Huntington disease (HD) is a neurodegenerative disease with progressively worsening symptoms. Accurately modeling time to HD diagnosis is essential for clinical trial design. Langbehn's model, the CAG-Age Product (CAP) model, the Prognostic Index Normed (PIN) model, and the Multivariate Risk Score (MRS) model have all been proposed for this task. However, these models may yield conflicting predictions and few studies have systematically compared their performance. Further, those that have could be misleading due to testing the models on the same data used to train them and failing to account for high rates of right censoring (80%+) in performance metrics. We discuss the theoretical foundations of these models, offering intuitive comparisons about their practical feasibility. We externally validate their risk stratification abilities using data from the ENROLL-HD study and two censoring-appropriate performance metrics, guiding model selection for HD clinical trial design. As these models were developed in HD studies that ended more than a decade ago, we compared their predictive performance using published parameters versus updated ones (re-estimated using ENROLL-HD). We show how these models can be used to estimate sample sizes for an HD clinical trial. Based on either metric and using published or updated parameters, the MRS model, which incorporates the most covariates, performed best. However, the simpler PIN model offered similarly good performance while requiring fewer variables, many of which would require patients to undergo additional tests. In illustrating an HD clinical trial design, we defined an optimal threshold based on model performance metrics to determine which patients are more likely to be diagnosed. Sample size calculations using an optimal threshold based on metrics that did not account for censoring, as in previous studies, are shown to lead to underpowered trials.

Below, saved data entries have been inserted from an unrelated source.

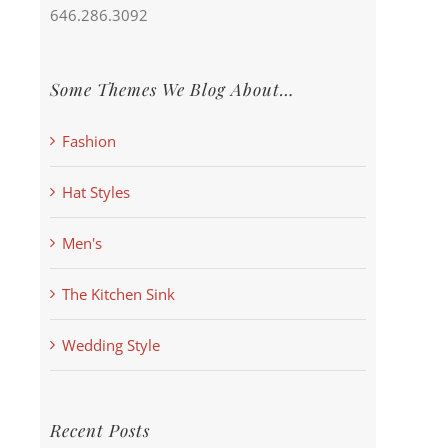
646.286.3092
Some Themes We Blog About…
Fashion
Hat Styles
Men's
The Kitchen Sink
Wedding Style
Recent Posts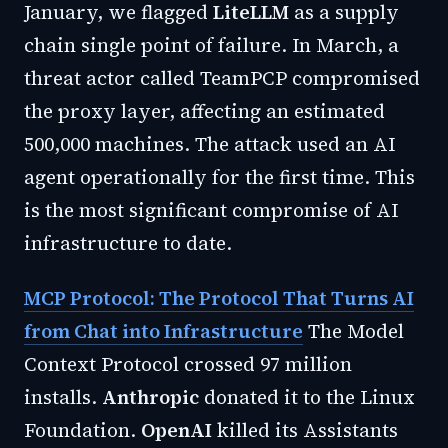
January, we flagged
LiteLLM
as a supply
chain single point of failure. In March, a
threat actor called TeamPCP compromised
the proxy layer, affecting an estimated
500,000 machines. The attack used an AI
agent operationally for the first time. This
is the most significant compromise of AI
infrastructure to date.
MCP Protocol: The Protocol That Turns AI
from Chat into Infrastructure
The Model
Context Protocol crossed 97 million
installs.
Anthropic
donated it to the Linux
Foundation.
OpenAI
killed its Assistants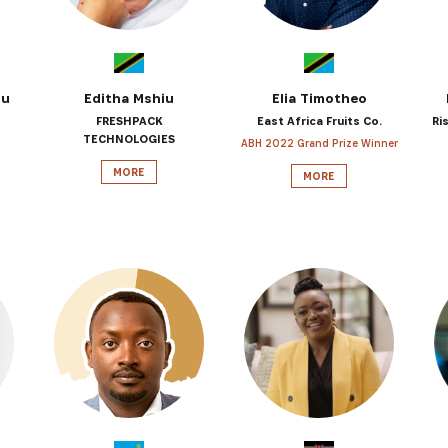
ou
Editha Mshiu
Elia Timotheo
FRESHPACK
East Africa Fruits Co.
Ri
TECHNOLOGIES
ABH 2022 Grand Prize Winner
MORE
MORE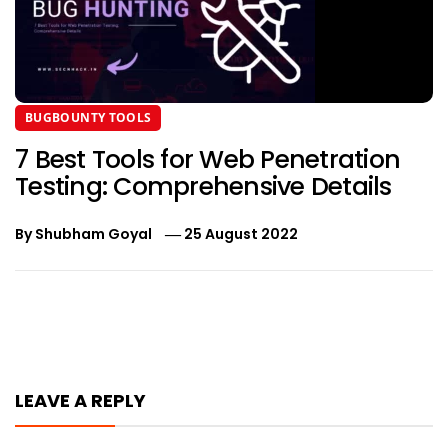
BUGBOUNTY TOOLS
7 Best Tools for Web Penetration
Testing: Comprehensive Details
By
Shubham Goyal
25 August 2022
Post
navigation
LEAVE A REPLY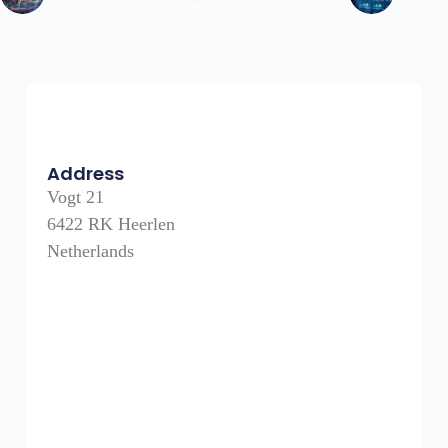
Address
Vogt 21
6422 RK Heerlen
Netherlands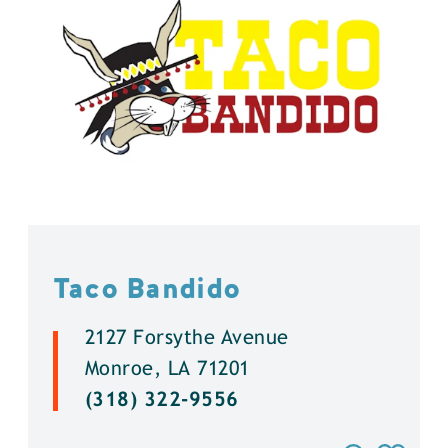
Taco Bandido
2127 Forsythe Avenue
Monroe, LA 71201
(318) 322-9556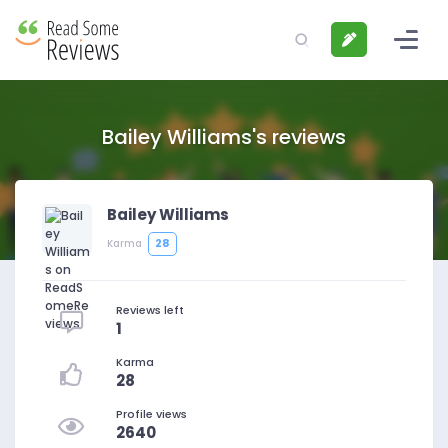
Bailey Williams's reviews
Bailey Williams
28
Karma
Reviews left
1
Karma
28
Profile views
2640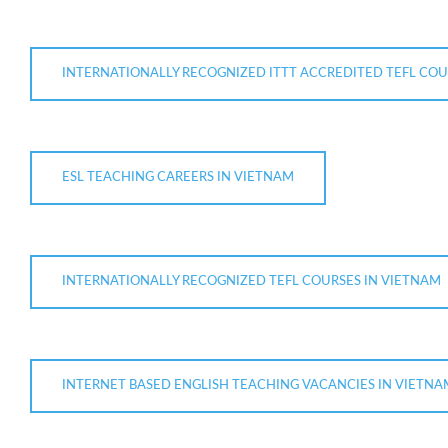
INTERNATIONALLY RECOGNIZED ITTT ACCREDITED TEFL COU
ESL TEACHING CAREERS IN VIETNAM
INTERNATIONALLY RECOGNIZED TEFL COURSES IN VIETNAM
INTERNET BASED ENGLISH TEACHING VACANCIES IN VIETNA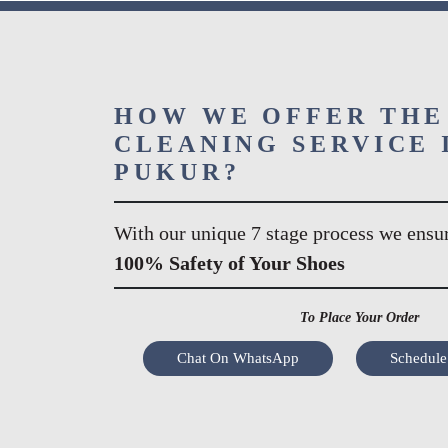
HOW WE OFFER THE
CLEANING SERVICE 
PUKUR?
With our unique 7 stage process we ensu
100% Safety of Your Shoes
To Place Your Order
Chat On WhatsApp
Schedule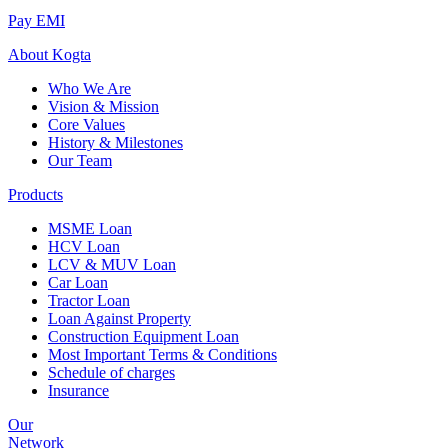
Pay EMI
About
Kogta
Who We Are
Vision & Mission
Core Values
History & Milestones
Our Team
Products
MSME Loan
HCV Loan
LCV & MUV Loan
Car Loan
Tractor Loan
Loan Against Property
Construction Equipment Loan
Most Important Terms & Conditions
Schedule of charges
Insurance
Our
Network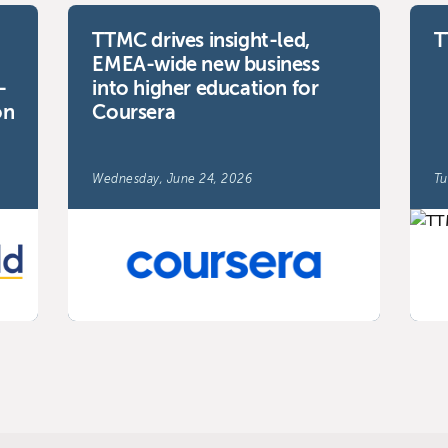
TTMC drives insight-led,
T
EMEA-wide new business
-
into higher education for
on
Coursera
Wednesday, June 24, 2026
Tu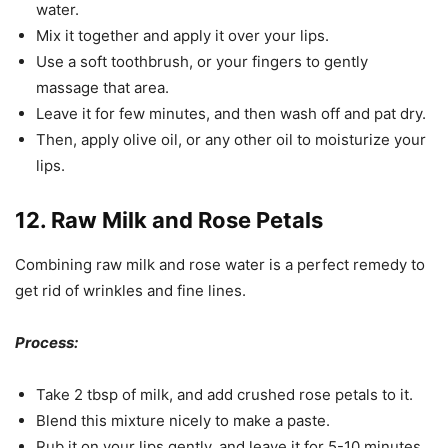
water.
Mix it together and apply it over your lips.
Use a soft toothbrush, or your fingers to gently
massage that area.
Leave it for few minutes, and then wash off and pat dry.
Then, apply olive oil, or any other oil to moisturize your
lips.
12. Raw Milk and Rose Petals
Combining raw milk and rose water is a perfect remedy to
get rid of wrinkles and fine lines.
Process:
Take 2 tbsp of milk, and add crushed rose petals to it.
Blend this mixture nicely to make a paste.
Rub it on your lips gently, and leave it for 5-10 minutes.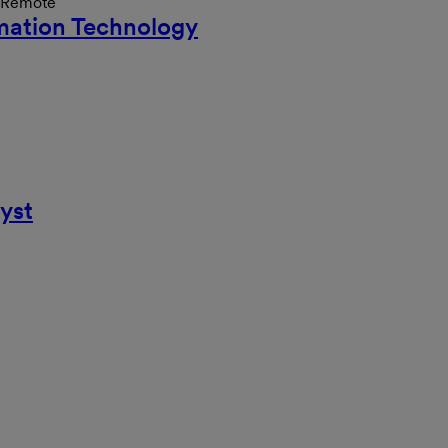
n Remote
rmation Technology
yst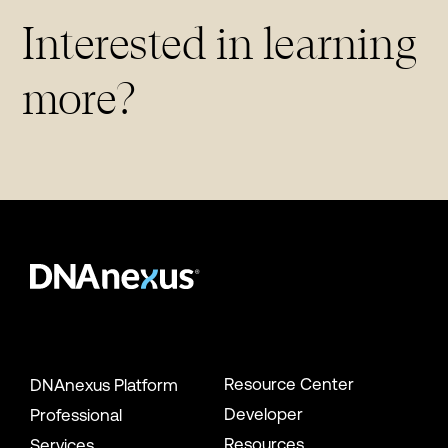
Interested in learning
more?
Resource Center
DNAnexus Platform
Developer
Professional
Resources
Services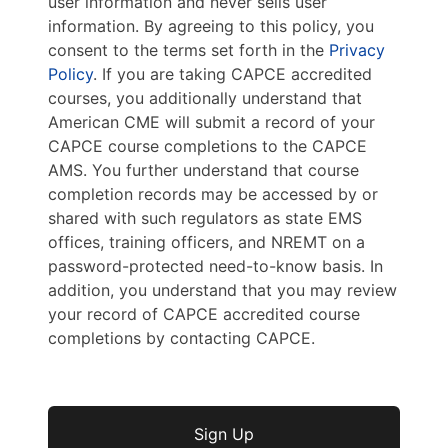
user information and never sells user
information. By agreeing to this policy, you
consent to the terms set forth in the
Privacy
Policy
. If you are taking CAPCE accredited
courses, you additionally understand that
American CME will submit a record of your
CAPCE course completions to the CAPCE
AMS. You further understand that course
completion records may be accessed by or
shared with such regulators as state EMS
offices, training officers, and NREMT on a
password-protected need-to-know basis. In
addition, you understand that you may review
your record of CAPCE accredited course
completions by contacting CAPCE.
No val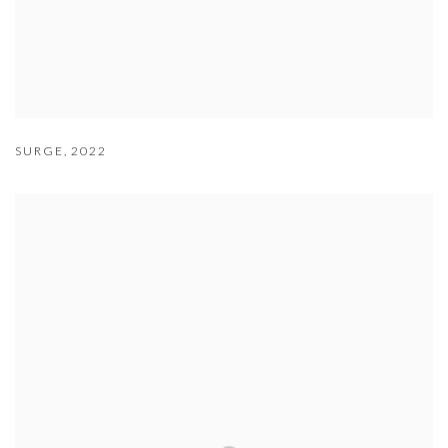
SURGE
,
2022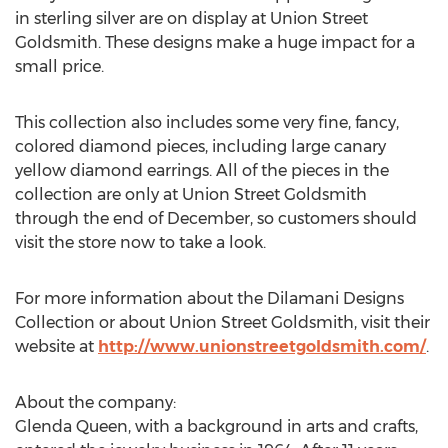
in sterling silver are on display at Union Street
Goldsmith. These designs make a huge impact for a
small price.
This collection also includes some very fine, fancy,
colored diamond pieces, including large canary
yellow diamond earrings. All of the pieces in the
collection are only at Union Street Goldsmith
through the end of December, so customers should
visit the store now to take a look.
For more information about the Dilamani Designs
Collection or about Union Street Goldsmith, visit their
website at
http://www.unionstreetgoldsmith.com/
.
About the company:
Glenda Queen, with a background in arts and crafts,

翻译：亨廷顿病（HD）是一种症状逐渐恶化的神经退行性疾病。准确建模HD诊断时间对临床试验设计至关重要。针对此任务已提出了Langbehn模型、CAG-年龄乘积（CAP）模型、归一化预后指数（PIN）模型以及多变量风险评分（MRS）模型。然而，这些模型可能产生相互矛盾的预测，且少有研究系统比较其性能。此外，现有比较研究可能具有误导性，因其在训练数据相同的数据集上测试模型，且未在性能指标中考虑高达80%以上的右删失率。我们讨论了这些模型的理论基础，对其实际可行性进行了直观比较。利用ENROLL-HD研究数据和两个适用于删失场景的性能指标，我们外部验证了这些模型的风险分层能力，为HD临床试验设计的模型选择提供指导。由于这些模型均基于十余年前结束的HD研究开发，我们比较了使用已发布参数与更新参数（通过ENROLL-HD数据重新估计）时的预测性能。我们展示了如何利用这些模型估算HD临床试验的样本量。结果表明，无论采用何种指标、使用已发布或更新参数，纳入最多协变量的MRS模型均表现最佳。但更简洁的PIN模型在仅需较少变量的情况下提供了相近的优异性能，且其中许多变量要求患者接受额外检测。通过示例说明HD临床试验设计时，我们基于模型性能指标定义了最优阈值以确定哪些患者更可能被确诊。研究表明，若像既往研究那样采用未考虑删失的指标确定最优阈值进行样本量计算，将导致试验效能不足。